The next pivotal series of events in the film’s story line found Indiana Jones atop a hill overlooking a Nazi caravan. The caravan was headed to a sacred location at which the Arc could be opened and Jones, watching from above, stood holding a rocket launcher and the ability to destroy the Arc. This scene is pivotal in the transformation of Jones’ character because it is during his consideration of taking action to destroy the Arc that Jones shifts for the first time to the side of spirituality. The Nazis, representing the purely logical view that the Arc is simply a useless artifact in its most distilled form, step aside and taunt Jones to take action. Jones, however, can’t allow himself to pull the trigger and he places the rocket launcher aside. As he does so, Jones is pushing aside the belief that technology and science answer all questions. Effectively, Jones had, at that stage in the film, entrusted his life to faith for the first time, embracing the ideas of the East.
In the film’s climactic scene, the opening of the Arc, Jones completed his development process, emerging a character of balance. When the Nazis opened the Arc, Jones allowed his faith to take control over his action. He demonstrated respect for the spiritual and closed his eyes to the light of god, an environment too harsh for the human race to survive. The additive effect of his experiences in the East was to provide for Jones a new understanding of the spirituality of the eastern world. Jones no longer considered the East backward and primitive, rather he realized the wisdom of its culture. At the same time, the Nazi archaeologists attempted to control the power of the Arc and the power of nature that came with it. They refused to humble themselves before the presence of god and, thus, their environment decayed, incinerated into ash.

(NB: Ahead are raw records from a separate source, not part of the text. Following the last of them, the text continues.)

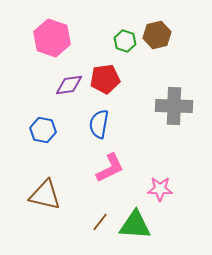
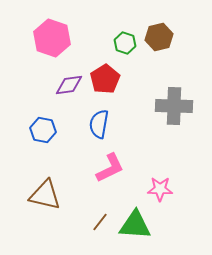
brown hexagon: moved 2 px right, 2 px down
green hexagon: moved 2 px down
red pentagon: rotated 24 degrees counterclockwise
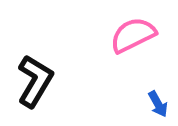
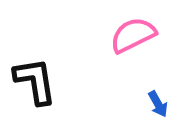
black L-shape: rotated 40 degrees counterclockwise
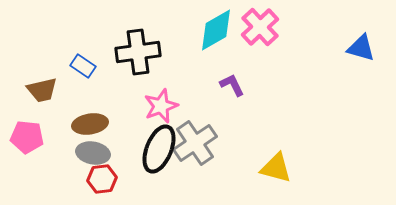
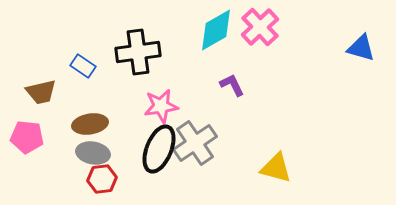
brown trapezoid: moved 1 px left, 2 px down
pink star: rotated 12 degrees clockwise
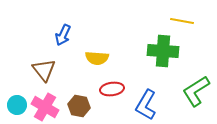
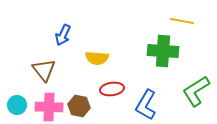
pink cross: moved 4 px right; rotated 28 degrees counterclockwise
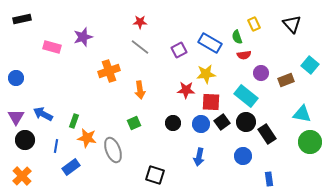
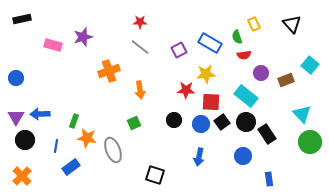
pink rectangle at (52, 47): moved 1 px right, 2 px up
blue arrow at (43, 114): moved 3 px left; rotated 30 degrees counterclockwise
cyan triangle at (302, 114): rotated 36 degrees clockwise
black circle at (173, 123): moved 1 px right, 3 px up
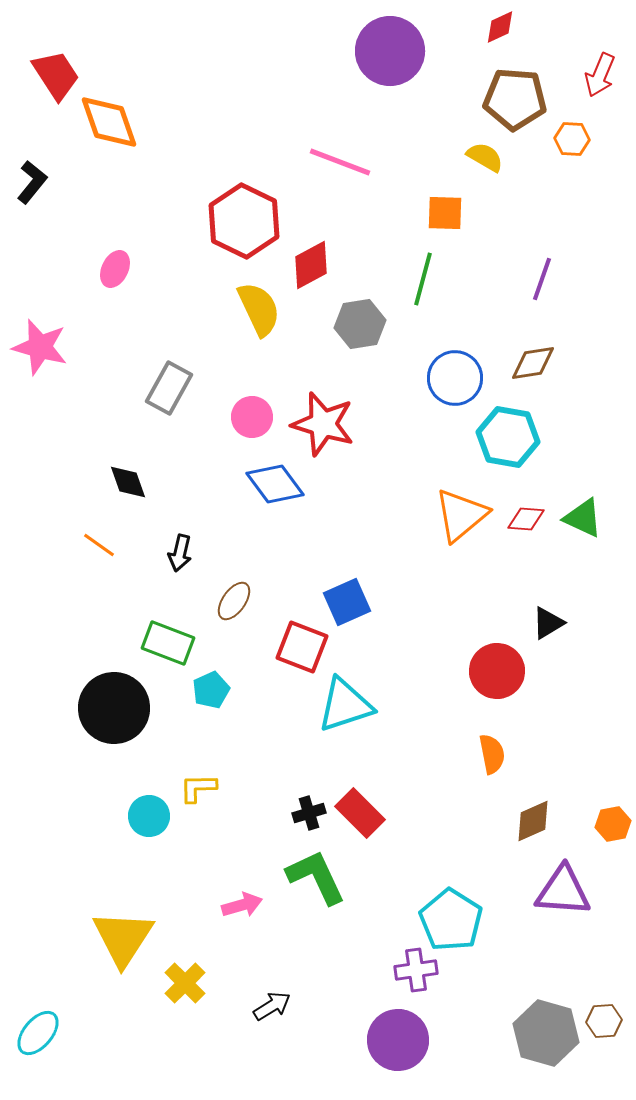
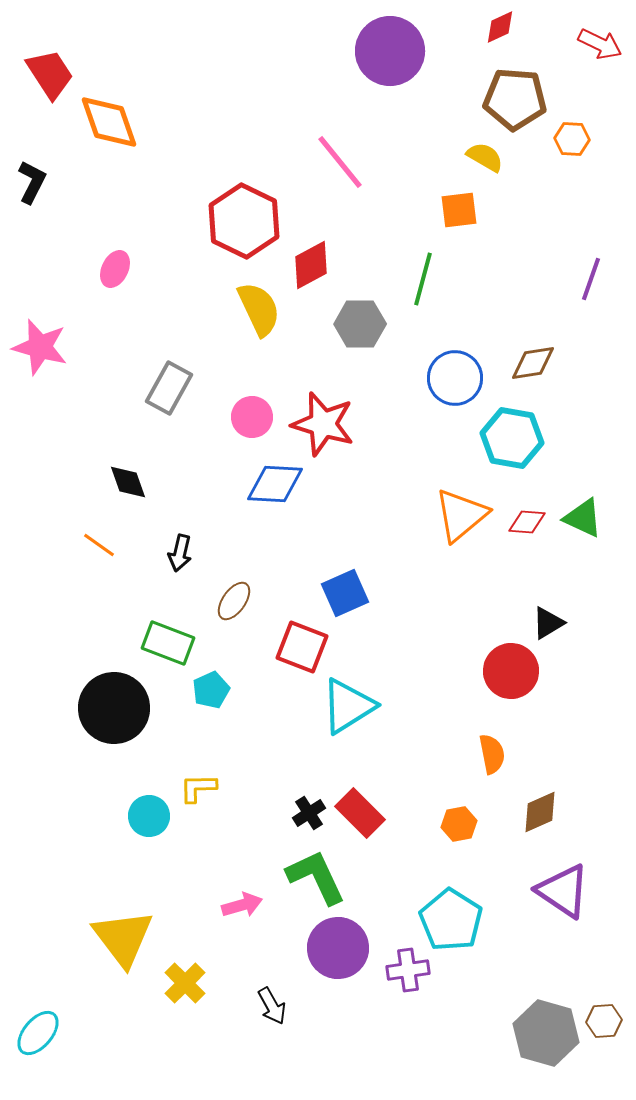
red trapezoid at (56, 75): moved 6 px left, 1 px up
red arrow at (600, 75): moved 31 px up; rotated 87 degrees counterclockwise
pink line at (340, 162): rotated 30 degrees clockwise
black L-shape at (32, 182): rotated 12 degrees counterclockwise
orange square at (445, 213): moved 14 px right, 3 px up; rotated 9 degrees counterclockwise
purple line at (542, 279): moved 49 px right
gray hexagon at (360, 324): rotated 9 degrees clockwise
cyan hexagon at (508, 437): moved 4 px right, 1 px down
blue diamond at (275, 484): rotated 50 degrees counterclockwise
red diamond at (526, 519): moved 1 px right, 3 px down
blue square at (347, 602): moved 2 px left, 9 px up
red circle at (497, 671): moved 14 px right
cyan triangle at (345, 705): moved 3 px right, 1 px down; rotated 14 degrees counterclockwise
black cross at (309, 813): rotated 16 degrees counterclockwise
brown diamond at (533, 821): moved 7 px right, 9 px up
orange hexagon at (613, 824): moved 154 px left
purple triangle at (563, 891): rotated 30 degrees clockwise
yellow triangle at (123, 938): rotated 10 degrees counterclockwise
purple cross at (416, 970): moved 8 px left
black arrow at (272, 1006): rotated 93 degrees clockwise
purple circle at (398, 1040): moved 60 px left, 92 px up
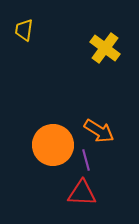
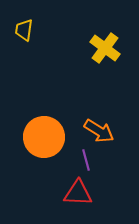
orange circle: moved 9 px left, 8 px up
red triangle: moved 4 px left
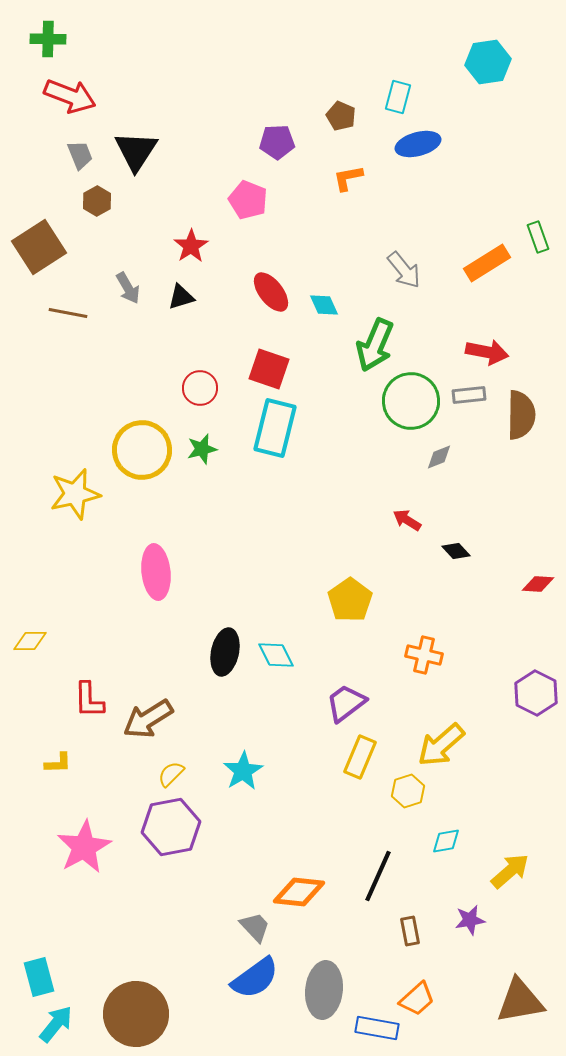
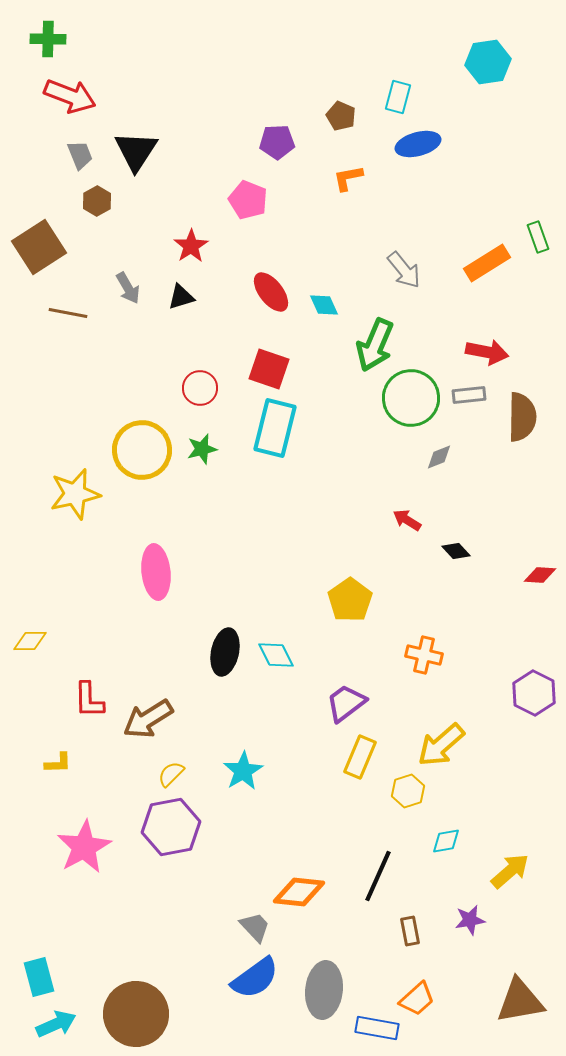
green circle at (411, 401): moved 3 px up
brown semicircle at (521, 415): moved 1 px right, 2 px down
red diamond at (538, 584): moved 2 px right, 9 px up
purple hexagon at (536, 693): moved 2 px left
cyan arrow at (56, 1024): rotated 27 degrees clockwise
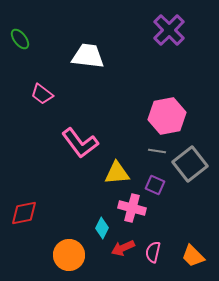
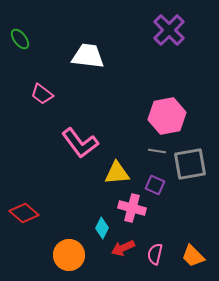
gray square: rotated 28 degrees clockwise
red diamond: rotated 52 degrees clockwise
pink semicircle: moved 2 px right, 2 px down
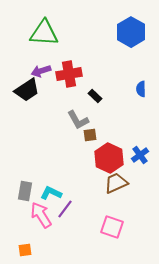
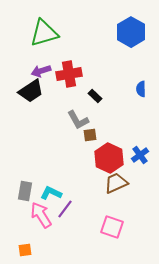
green triangle: rotated 20 degrees counterclockwise
black trapezoid: moved 4 px right, 1 px down
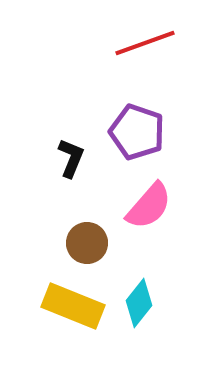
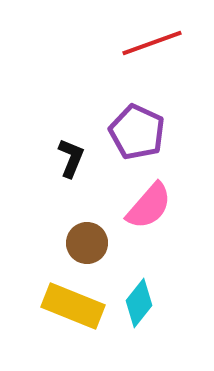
red line: moved 7 px right
purple pentagon: rotated 6 degrees clockwise
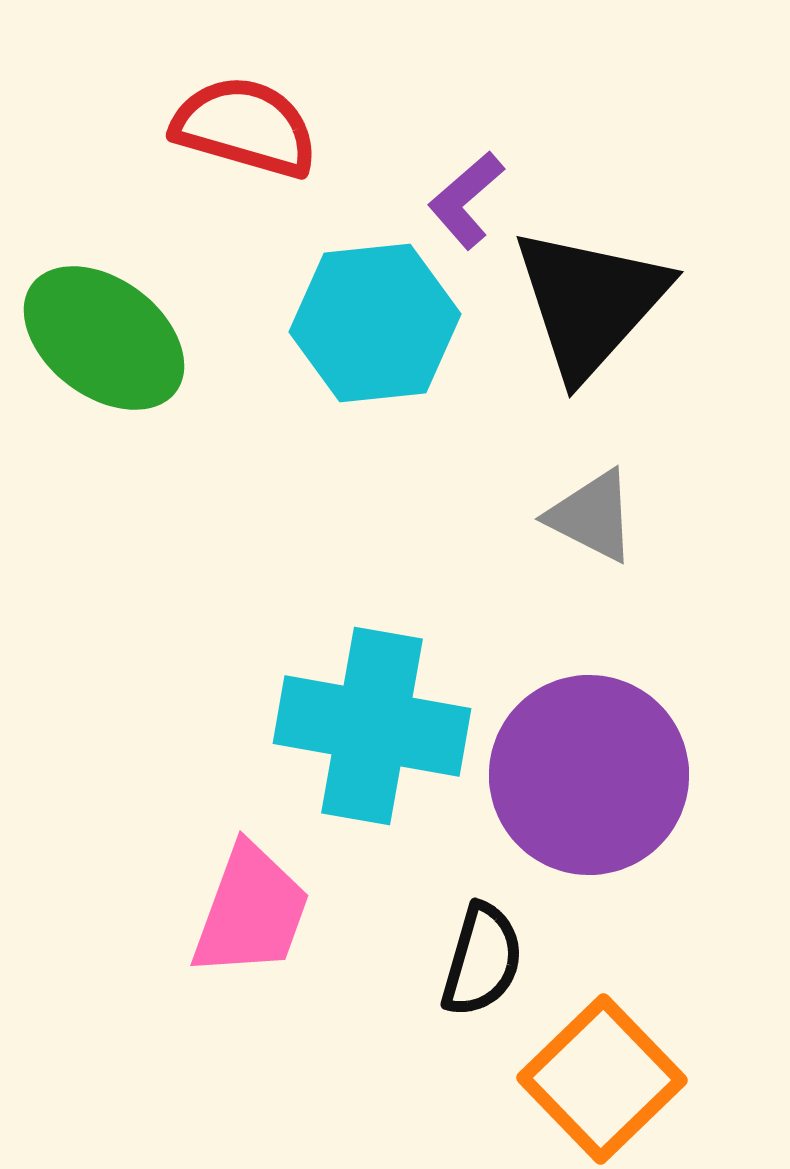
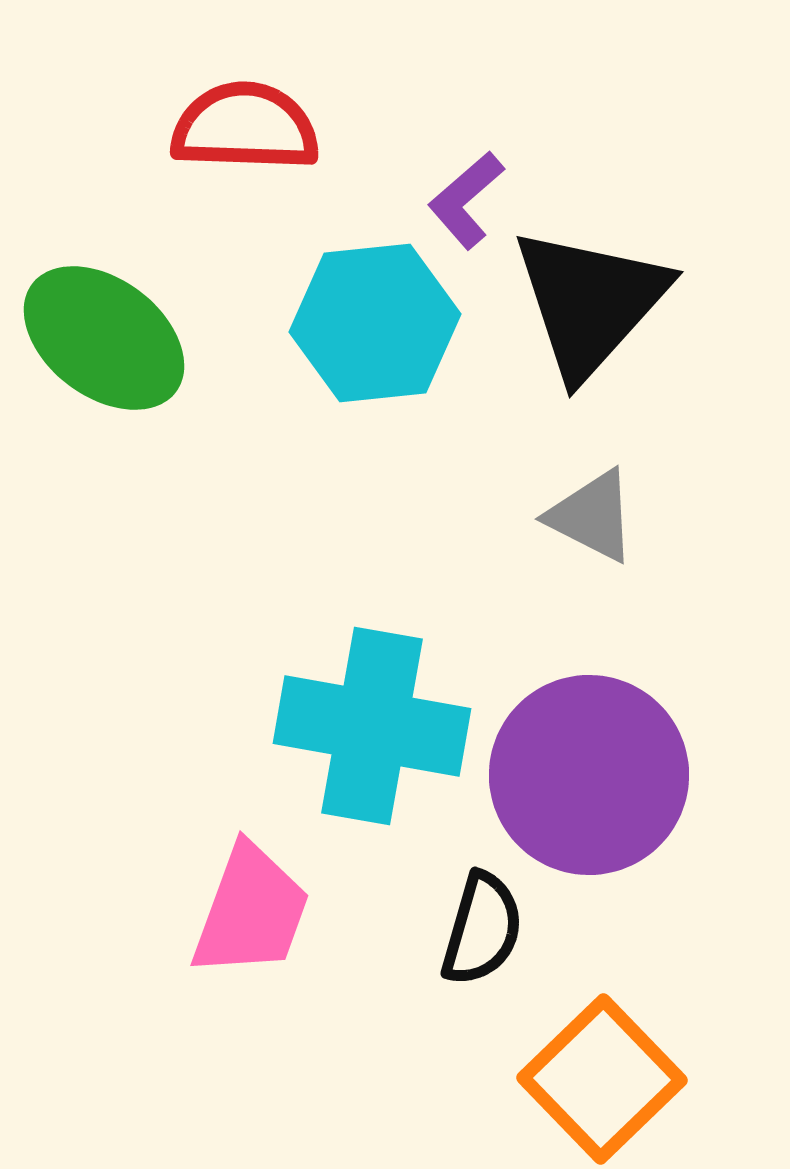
red semicircle: rotated 14 degrees counterclockwise
black semicircle: moved 31 px up
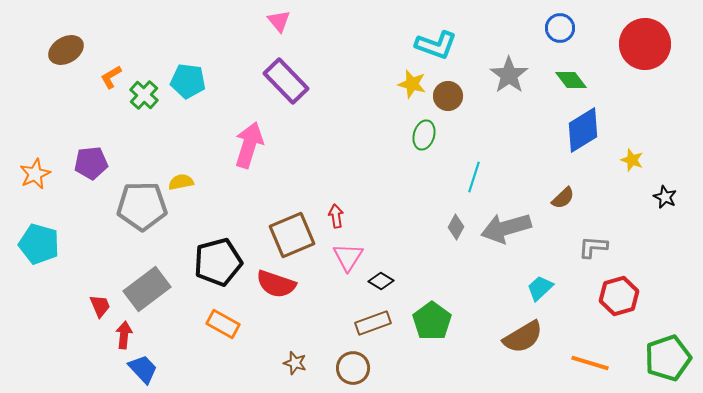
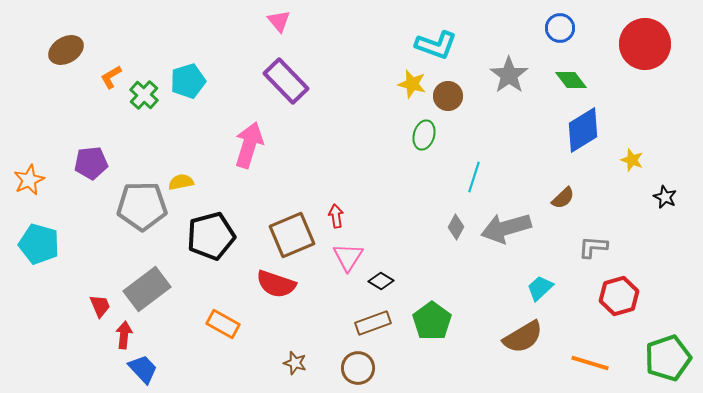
cyan pentagon at (188, 81): rotated 24 degrees counterclockwise
orange star at (35, 174): moved 6 px left, 6 px down
black pentagon at (218, 262): moved 7 px left, 26 px up
brown circle at (353, 368): moved 5 px right
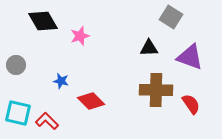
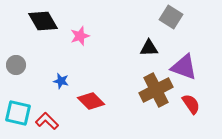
purple triangle: moved 6 px left, 10 px down
brown cross: rotated 28 degrees counterclockwise
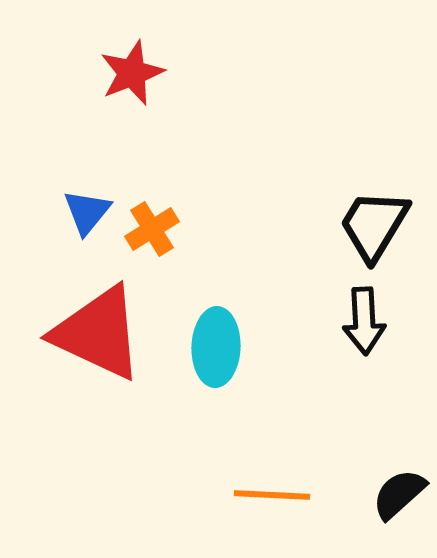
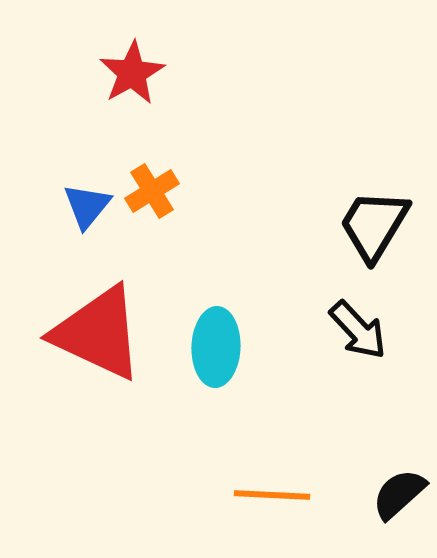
red star: rotated 8 degrees counterclockwise
blue triangle: moved 6 px up
orange cross: moved 38 px up
black arrow: moved 6 px left, 9 px down; rotated 40 degrees counterclockwise
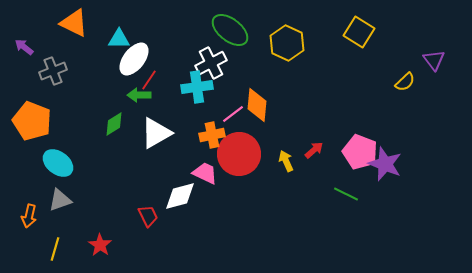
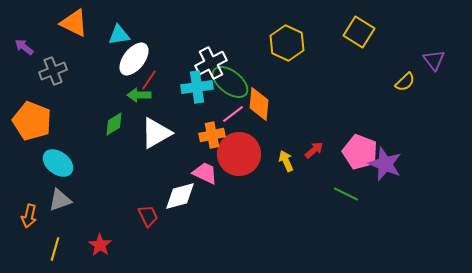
green ellipse: moved 52 px down
cyan triangle: moved 4 px up; rotated 10 degrees counterclockwise
orange diamond: moved 2 px right, 1 px up
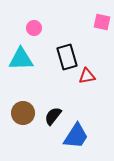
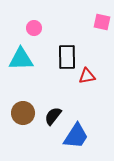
black rectangle: rotated 15 degrees clockwise
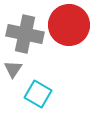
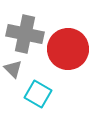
red circle: moved 1 px left, 24 px down
gray triangle: rotated 18 degrees counterclockwise
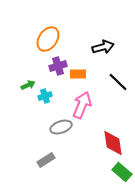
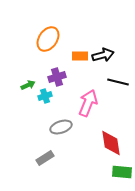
black arrow: moved 8 px down
purple cross: moved 1 px left, 11 px down
orange rectangle: moved 2 px right, 18 px up
black line: rotated 30 degrees counterclockwise
pink arrow: moved 6 px right, 2 px up
red diamond: moved 2 px left
gray rectangle: moved 1 px left, 2 px up
green rectangle: rotated 36 degrees counterclockwise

The fate of the Nazi soldiers suggests the fate that awaits any society which ignores spirituality and nature in their entirety. While it is questionable whether the light of god would actually destroy such a society, it is less questionable that ignorance in regard to the spiritual can lead to some form of destruction. As has proven to be the case in western culture, the link between the spiritual and natural implies that the destruction of one brings about the decay of the other. Therefore, an ideal environment would attempt to include a reference to the spiritual within its confines. However, a shift to the opposite extreme, toward the strictly environmental view of the East presented in The Raiders of the Lost Arc would not succeed in alleviating society’s problems either. As demonstrated by the stereotypical Eastern civilizations depicted in the film, a rejection or fear of the technological leads to stagnation. Therefore, the balance achieved by Indiana Jones seems the best solution for which the western world may hope to strive. In the case of an urban western city, this inclusion of the spiritual could be achieved by integrating natural space among artificial constructs. Furthermore, technologies that benefit both nature and humanity can be developed with the goal of both improving the state of the natural world and lessening humanity’s impact upon it. Once such a balance has been achieved, the balance found by Indiana Jones, then humanity will arrive at a state of symbiosis with the organic world which it inhabits.